What to do => Starting with the line that contains "260 278 10438", copy every remaining line of the data below exactly, the last one included.

** Input for this task follows **

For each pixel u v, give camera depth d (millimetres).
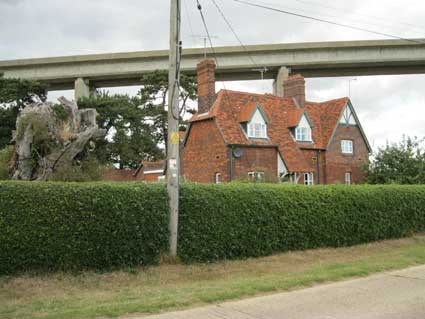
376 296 8766
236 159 26531
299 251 14250
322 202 15070
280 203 13938
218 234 12484
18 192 9781
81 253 10289
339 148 32906
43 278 9703
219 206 12594
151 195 11422
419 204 18641
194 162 28938
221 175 26328
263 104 30938
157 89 50688
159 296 8555
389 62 50156
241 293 8820
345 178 32844
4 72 53000
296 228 14297
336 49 49875
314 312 7594
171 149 11992
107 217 10617
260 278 10438
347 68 52406
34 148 14625
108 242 10617
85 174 15273
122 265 10875
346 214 15766
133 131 50062
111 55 51656
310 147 31062
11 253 9648
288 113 31844
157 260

** End of Input for this task **

Response to the exercise =>
260 278 10438
347 68 52406
34 148 14625
108 242 10617
85 174 15273
122 265 10875
346 214 15766
133 131 50062
111 55 51656
310 147 31062
11 253 9648
288 113 31844
157 260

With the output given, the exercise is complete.